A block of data
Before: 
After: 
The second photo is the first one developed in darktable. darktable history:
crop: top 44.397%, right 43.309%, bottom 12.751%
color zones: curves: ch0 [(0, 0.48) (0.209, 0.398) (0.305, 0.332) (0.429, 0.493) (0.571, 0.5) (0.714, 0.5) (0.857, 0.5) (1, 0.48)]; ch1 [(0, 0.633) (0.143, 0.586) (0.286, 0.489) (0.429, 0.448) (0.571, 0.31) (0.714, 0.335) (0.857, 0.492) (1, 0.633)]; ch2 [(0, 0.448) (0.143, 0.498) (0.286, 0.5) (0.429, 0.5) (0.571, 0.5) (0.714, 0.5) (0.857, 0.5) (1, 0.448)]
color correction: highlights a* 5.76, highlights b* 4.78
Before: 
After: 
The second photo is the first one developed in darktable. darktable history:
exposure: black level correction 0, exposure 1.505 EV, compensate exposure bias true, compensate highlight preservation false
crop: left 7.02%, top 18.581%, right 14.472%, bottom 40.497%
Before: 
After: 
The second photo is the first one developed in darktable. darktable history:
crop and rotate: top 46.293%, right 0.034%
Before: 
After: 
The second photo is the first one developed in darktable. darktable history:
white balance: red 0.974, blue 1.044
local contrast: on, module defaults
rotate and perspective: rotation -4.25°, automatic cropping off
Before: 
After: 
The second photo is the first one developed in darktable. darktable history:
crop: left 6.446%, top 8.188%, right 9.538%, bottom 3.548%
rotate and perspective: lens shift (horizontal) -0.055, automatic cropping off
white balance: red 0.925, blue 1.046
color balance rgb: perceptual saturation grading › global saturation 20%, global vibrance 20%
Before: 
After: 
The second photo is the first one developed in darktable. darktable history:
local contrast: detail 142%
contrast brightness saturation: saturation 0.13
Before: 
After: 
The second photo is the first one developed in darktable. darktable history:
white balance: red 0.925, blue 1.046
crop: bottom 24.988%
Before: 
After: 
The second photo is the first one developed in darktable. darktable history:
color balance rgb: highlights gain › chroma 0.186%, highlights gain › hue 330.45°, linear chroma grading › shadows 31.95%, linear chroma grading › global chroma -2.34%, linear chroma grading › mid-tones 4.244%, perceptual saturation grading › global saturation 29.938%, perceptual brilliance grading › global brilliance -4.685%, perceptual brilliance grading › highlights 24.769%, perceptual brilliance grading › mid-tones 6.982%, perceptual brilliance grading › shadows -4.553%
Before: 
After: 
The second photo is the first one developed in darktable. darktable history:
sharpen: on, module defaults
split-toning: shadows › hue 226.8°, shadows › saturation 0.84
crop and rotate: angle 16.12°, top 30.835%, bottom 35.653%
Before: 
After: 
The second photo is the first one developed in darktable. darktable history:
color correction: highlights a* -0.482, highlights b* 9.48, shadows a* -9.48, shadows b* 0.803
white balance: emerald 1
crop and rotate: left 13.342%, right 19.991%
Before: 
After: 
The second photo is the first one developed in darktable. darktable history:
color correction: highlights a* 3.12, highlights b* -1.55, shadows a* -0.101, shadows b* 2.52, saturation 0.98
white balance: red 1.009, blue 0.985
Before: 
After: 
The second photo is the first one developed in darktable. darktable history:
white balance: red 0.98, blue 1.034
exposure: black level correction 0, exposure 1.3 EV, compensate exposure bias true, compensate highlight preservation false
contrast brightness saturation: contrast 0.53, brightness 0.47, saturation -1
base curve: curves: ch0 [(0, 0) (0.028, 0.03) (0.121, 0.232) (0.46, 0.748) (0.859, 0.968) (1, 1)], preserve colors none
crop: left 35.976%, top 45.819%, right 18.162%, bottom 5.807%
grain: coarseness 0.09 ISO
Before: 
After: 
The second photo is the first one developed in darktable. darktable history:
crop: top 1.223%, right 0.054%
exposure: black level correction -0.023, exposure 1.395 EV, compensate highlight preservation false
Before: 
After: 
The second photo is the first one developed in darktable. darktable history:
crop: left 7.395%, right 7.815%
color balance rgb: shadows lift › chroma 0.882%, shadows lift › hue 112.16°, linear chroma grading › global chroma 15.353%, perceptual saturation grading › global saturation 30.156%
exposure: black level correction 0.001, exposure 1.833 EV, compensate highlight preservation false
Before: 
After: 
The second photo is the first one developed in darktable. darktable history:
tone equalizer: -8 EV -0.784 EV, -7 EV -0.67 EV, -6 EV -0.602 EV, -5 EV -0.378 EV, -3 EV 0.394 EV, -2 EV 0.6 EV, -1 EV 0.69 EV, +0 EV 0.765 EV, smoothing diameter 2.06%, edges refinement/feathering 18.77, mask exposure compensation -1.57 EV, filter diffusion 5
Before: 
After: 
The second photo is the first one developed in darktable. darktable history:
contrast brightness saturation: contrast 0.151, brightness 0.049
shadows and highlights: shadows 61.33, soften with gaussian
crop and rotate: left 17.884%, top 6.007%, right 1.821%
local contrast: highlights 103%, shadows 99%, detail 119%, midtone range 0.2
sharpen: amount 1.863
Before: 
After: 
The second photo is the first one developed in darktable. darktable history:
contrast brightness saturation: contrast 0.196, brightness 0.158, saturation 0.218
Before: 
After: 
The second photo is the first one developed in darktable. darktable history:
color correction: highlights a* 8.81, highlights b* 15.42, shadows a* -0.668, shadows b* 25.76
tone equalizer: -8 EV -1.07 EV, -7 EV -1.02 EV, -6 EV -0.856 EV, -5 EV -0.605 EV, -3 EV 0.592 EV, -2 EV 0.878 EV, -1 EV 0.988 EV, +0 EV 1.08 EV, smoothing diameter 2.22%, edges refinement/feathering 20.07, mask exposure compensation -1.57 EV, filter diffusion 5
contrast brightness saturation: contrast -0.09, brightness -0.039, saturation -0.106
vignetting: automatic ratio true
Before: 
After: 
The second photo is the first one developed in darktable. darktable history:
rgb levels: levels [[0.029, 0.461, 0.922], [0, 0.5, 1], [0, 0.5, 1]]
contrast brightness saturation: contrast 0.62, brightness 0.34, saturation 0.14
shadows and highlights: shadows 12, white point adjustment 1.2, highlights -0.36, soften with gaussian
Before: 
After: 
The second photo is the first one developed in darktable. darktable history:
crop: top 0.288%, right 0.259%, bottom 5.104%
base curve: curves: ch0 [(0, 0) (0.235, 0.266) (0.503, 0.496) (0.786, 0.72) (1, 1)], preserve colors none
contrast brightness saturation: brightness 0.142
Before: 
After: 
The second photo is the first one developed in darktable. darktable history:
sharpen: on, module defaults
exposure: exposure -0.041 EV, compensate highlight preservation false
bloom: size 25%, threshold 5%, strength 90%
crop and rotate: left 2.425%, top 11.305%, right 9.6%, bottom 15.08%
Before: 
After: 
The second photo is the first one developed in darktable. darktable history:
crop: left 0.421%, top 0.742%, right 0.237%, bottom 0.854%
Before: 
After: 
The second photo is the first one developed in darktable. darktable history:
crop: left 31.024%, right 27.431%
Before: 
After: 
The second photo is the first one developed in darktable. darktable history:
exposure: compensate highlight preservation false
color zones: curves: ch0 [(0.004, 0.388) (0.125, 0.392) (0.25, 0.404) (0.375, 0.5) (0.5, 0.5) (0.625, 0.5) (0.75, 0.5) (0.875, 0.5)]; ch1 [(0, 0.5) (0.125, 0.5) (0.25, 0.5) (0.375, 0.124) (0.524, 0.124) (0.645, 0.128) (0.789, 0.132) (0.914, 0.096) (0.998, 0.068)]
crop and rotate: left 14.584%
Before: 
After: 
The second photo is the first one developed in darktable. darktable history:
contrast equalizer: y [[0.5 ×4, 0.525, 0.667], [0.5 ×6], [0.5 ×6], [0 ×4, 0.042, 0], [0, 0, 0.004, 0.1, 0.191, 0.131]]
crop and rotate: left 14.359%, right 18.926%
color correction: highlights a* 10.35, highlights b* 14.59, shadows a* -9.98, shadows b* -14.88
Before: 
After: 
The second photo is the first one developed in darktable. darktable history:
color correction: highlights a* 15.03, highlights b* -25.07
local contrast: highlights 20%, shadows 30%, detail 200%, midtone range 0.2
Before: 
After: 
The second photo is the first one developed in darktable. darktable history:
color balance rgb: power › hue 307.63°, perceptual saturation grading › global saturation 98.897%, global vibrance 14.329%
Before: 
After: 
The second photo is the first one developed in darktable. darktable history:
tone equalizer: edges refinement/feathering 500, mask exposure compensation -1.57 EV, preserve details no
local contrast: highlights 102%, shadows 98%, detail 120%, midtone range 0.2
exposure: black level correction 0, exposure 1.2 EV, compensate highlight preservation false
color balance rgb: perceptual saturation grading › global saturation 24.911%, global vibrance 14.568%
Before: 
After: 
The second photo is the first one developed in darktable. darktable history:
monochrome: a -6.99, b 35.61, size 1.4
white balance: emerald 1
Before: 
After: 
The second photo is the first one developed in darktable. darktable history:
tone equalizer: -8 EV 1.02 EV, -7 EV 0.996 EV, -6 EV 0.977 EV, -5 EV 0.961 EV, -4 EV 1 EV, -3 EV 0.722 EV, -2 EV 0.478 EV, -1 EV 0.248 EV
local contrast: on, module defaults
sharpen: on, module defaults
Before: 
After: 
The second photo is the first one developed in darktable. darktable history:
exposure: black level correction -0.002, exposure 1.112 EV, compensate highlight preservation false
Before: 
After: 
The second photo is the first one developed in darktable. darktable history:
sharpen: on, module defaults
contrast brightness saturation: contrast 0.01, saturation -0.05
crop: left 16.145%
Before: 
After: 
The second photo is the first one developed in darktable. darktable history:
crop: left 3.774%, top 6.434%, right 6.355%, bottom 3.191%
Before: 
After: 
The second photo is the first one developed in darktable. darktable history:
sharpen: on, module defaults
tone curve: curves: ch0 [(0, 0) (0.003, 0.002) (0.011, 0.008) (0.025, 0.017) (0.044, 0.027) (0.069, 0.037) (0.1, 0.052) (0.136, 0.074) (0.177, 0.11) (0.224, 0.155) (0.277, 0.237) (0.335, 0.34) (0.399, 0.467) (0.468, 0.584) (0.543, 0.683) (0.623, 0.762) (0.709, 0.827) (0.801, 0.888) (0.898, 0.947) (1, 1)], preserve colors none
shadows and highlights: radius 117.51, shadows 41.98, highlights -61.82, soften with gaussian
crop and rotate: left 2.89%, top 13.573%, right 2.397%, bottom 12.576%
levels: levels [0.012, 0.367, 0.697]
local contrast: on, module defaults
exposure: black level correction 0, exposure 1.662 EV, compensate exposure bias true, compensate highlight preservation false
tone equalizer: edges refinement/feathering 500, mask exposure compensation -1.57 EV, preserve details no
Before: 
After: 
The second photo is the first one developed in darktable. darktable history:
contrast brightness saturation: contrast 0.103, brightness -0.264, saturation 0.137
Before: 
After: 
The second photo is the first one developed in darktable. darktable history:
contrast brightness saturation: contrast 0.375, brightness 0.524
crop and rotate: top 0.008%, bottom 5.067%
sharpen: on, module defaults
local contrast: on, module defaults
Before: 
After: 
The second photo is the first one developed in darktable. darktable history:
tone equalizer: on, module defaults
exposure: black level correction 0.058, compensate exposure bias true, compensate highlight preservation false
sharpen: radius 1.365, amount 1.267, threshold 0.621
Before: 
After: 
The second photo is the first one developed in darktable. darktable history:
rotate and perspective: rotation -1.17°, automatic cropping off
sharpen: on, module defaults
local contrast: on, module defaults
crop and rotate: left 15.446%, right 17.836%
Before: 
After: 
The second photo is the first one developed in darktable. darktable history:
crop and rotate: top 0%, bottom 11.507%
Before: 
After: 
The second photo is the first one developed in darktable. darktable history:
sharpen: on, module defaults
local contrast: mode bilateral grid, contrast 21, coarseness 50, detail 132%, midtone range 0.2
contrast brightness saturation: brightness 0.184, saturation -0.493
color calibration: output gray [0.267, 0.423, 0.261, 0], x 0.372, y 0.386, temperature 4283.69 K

= Problem details =
Rewrite the records as a numbered list, starting at their first line and ending after the line that contains "crop and rotate: top 46.293%, right 0.034%". Leave out any blank lines.

= Solution =
1. Before: 
2. After: 
3. The second photo is the first one developed in darktable. darktable history:
4. crop: top 44.397%, right 43.309%, bottom 12.751%
5. color zones: curves: ch0 [(0, 0.48) (0.209, 0.398) (0.305, 0.332) (0.429, 0.493) (0.571, 0.5) (0.714, 0.5) (0.857, 0.5) (1, 0.48)]; ch1 [(0, 0.633) (0.143, 0.586) (0.286, 0.489) (0.429, 0.448) (0.571, 0.31) (0.714, 0.335) (0.857, 0.492) (1, 0.633)]; ch2 [(0, 0.448) (0.143, 0.498) (0.286, 0.5) (0.429, 0.5) (0.571, 0.5) (0.714, 0.5) (0.857, 0.5) (1, 0.448)]
6. color correction: highlights a* 5.76, highlights b* 4.78
7. Before: 
8. After: 
9. The second photo is the first one developed in darktable. darktable history:
10. exposure: black level correction 0, exposure 1.505 EV, compensate exposure bias true, compensate highlight preservation false
11. crop: left 7.02%, top 18.581%, right 14.472%, bottom 40.497%
12. Before: 
13. After: 
14. The second photo is the first one developed in darktable. darktable history:
15. crop and rotate: top 46.293%, right 0.034%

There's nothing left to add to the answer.